Stated task
Quote the material below word for word, beginning at the line that contains "collection date: 1972-06-06" and stopping after the line that contains "collectors: W. Cody & R. Gutteridge".

Extracted entries
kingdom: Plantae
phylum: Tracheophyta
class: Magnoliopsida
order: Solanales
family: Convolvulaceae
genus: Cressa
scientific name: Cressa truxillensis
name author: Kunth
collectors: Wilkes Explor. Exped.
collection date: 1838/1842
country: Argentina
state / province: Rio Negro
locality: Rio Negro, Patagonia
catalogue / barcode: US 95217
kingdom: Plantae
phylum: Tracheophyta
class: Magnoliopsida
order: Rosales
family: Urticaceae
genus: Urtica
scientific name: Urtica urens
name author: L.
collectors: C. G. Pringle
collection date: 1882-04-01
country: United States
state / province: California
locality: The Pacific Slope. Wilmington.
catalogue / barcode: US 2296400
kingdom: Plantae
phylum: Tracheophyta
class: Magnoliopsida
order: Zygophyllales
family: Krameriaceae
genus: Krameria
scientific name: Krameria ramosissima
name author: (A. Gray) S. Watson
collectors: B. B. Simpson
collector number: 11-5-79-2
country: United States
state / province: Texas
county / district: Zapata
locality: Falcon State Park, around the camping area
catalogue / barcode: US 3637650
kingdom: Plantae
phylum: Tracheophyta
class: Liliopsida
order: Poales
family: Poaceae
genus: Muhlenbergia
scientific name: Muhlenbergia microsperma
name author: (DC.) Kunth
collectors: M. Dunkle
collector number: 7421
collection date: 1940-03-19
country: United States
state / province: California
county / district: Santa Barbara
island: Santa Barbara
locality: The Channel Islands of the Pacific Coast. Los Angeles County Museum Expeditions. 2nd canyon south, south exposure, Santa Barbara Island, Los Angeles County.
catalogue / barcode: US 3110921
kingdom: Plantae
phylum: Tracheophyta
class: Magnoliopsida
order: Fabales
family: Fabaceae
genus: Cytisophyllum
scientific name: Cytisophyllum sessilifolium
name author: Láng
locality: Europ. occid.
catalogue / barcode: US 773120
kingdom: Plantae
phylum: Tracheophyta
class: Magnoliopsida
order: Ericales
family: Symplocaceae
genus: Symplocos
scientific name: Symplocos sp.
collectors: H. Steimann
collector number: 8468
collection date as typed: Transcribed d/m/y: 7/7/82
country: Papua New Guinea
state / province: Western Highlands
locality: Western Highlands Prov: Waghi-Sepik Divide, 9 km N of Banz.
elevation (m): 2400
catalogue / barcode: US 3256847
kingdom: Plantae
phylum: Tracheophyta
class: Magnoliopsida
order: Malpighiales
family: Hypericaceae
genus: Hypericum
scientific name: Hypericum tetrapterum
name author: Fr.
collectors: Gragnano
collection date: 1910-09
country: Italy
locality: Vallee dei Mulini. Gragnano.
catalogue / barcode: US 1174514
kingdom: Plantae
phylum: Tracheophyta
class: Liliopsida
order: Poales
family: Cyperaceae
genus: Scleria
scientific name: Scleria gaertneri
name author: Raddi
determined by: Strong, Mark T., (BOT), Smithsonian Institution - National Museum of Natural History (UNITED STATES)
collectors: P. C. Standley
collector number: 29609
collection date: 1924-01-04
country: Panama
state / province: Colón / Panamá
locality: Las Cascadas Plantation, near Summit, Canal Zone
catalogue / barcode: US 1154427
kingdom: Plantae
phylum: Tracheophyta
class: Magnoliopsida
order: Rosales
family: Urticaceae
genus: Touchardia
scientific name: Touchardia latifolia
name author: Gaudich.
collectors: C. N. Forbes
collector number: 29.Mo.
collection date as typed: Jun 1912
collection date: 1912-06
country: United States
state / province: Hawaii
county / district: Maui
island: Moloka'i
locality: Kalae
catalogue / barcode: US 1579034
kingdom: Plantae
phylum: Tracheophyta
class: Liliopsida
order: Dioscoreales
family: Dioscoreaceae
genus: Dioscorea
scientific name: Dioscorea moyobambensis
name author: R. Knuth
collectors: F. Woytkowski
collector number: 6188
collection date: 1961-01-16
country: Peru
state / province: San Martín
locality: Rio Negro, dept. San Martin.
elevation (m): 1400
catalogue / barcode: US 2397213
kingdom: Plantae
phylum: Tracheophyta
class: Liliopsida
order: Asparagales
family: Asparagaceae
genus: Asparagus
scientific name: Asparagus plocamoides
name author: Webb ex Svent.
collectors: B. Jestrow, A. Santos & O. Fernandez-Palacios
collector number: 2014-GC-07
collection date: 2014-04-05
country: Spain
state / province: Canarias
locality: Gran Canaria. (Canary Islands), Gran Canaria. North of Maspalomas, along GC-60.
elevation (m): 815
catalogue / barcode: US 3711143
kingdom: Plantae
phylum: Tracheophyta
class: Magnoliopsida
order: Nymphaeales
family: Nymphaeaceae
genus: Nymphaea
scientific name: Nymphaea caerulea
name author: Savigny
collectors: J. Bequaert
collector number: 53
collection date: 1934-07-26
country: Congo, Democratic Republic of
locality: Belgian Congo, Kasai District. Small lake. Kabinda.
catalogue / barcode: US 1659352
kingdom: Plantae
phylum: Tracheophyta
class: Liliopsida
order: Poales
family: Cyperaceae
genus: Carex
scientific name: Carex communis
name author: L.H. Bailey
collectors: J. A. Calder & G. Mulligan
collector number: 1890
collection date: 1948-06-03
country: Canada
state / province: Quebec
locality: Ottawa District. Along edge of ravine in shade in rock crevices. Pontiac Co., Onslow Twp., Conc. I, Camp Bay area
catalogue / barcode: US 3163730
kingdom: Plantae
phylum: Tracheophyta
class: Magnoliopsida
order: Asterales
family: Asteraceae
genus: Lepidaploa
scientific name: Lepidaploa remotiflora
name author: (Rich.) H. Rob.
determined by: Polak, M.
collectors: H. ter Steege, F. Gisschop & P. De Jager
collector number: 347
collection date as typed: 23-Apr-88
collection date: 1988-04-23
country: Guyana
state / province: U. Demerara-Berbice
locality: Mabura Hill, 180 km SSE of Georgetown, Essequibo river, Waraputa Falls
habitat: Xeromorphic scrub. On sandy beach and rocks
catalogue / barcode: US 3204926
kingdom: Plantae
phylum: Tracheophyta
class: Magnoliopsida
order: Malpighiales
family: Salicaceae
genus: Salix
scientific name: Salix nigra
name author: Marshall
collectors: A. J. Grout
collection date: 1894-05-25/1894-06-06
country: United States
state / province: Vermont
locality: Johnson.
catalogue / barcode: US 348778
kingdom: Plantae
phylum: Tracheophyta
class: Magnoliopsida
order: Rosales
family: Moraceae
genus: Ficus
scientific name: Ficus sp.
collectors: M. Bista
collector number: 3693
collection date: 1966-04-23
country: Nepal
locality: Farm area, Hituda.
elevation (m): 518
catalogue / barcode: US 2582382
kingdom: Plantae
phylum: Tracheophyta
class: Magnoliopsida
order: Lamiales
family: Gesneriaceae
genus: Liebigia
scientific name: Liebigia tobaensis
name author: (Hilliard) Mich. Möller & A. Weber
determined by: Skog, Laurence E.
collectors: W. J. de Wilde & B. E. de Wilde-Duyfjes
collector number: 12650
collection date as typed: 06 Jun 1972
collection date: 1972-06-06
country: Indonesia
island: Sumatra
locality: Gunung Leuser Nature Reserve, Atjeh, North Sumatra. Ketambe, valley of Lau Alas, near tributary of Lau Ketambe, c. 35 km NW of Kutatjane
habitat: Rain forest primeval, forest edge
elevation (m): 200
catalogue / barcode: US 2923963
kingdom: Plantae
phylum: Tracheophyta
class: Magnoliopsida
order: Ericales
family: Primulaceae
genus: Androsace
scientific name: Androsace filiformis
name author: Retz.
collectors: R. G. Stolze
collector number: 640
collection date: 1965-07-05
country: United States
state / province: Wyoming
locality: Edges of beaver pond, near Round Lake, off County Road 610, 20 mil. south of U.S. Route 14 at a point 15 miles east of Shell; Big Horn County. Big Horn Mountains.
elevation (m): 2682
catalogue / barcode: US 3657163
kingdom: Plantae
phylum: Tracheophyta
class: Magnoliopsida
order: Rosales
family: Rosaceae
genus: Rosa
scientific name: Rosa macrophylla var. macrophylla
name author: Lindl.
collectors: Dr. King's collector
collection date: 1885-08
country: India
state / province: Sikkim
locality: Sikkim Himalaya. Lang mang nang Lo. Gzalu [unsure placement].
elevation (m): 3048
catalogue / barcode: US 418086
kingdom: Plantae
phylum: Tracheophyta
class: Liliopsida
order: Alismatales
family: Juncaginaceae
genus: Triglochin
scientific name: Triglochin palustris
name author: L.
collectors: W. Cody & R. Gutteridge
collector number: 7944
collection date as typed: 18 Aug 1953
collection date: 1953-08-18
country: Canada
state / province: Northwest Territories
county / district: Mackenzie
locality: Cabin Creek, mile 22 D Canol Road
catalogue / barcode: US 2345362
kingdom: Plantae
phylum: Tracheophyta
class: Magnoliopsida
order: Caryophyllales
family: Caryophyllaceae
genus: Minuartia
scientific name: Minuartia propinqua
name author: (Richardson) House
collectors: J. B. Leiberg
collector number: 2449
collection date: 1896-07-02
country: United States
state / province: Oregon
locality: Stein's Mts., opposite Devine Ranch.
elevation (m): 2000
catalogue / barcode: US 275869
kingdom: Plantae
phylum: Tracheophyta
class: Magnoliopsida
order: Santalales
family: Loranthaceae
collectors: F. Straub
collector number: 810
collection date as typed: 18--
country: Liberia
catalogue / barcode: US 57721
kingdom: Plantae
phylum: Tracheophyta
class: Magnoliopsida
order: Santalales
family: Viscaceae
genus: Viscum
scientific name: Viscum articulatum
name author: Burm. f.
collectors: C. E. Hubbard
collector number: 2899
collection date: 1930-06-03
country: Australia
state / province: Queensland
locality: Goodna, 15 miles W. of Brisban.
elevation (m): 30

Output
collection date: 1972-06-06
country: Indonesia
island: Sumatra
locality: Gunung Leuser Nature Reserve, Atjeh, North Sumatra. Ketambe, valley of Lau Alas, near tributary of Lau Ketambe, c. 35 km NW of Kutatjane
habitat: Rain forest primeval, forest edge
elevation (m): 200
catalogue / barcode: US 2923963
kingdom: Plantae
phylum: Tracheophyta
class: Magnoliopsida
order: Ericales
family: Primulaceae
genus: Androsace
scientific name: Androsace filiformis
name author: Retz.
collectors: R. G. Stolze
collector number: 640
collection date: 1965-07-05
country: United States
state / province: Wyoming
locality: Edges of beaver pond, near Round Lake, off County Road 610, 20 mil. south of U.S. Route 14 at a point 15 miles east of Shell; Big Horn County. Big Horn Mountains.
elevation (m): 2682
catalogue / barcode: US 3657163
kingdom: Plantae
phylum: Tracheophyta
class: Magnoliopsida
order: Rosales
family: Rosaceae
genus: Rosa
scientific name: Rosa macrophylla var. macrophylla
name author: Lindl.
collectors: Dr. King's collector
collection date: 1885-08
country: India
state / province: Sikkim
locality: Sikkim Himalaya. Lang mang nang Lo. Gzalu [unsure placement].
elevation (m): 3048
catalogue / barcode: US 418086
kingdom: Plantae
phylum: Tracheophyta
class: Liliopsida
order: Alismatales
family: Juncaginaceae
genus: Triglochin
scientific name: Triglochin palustris
name author: L.
collectors: W. Cody & R. Gutteridge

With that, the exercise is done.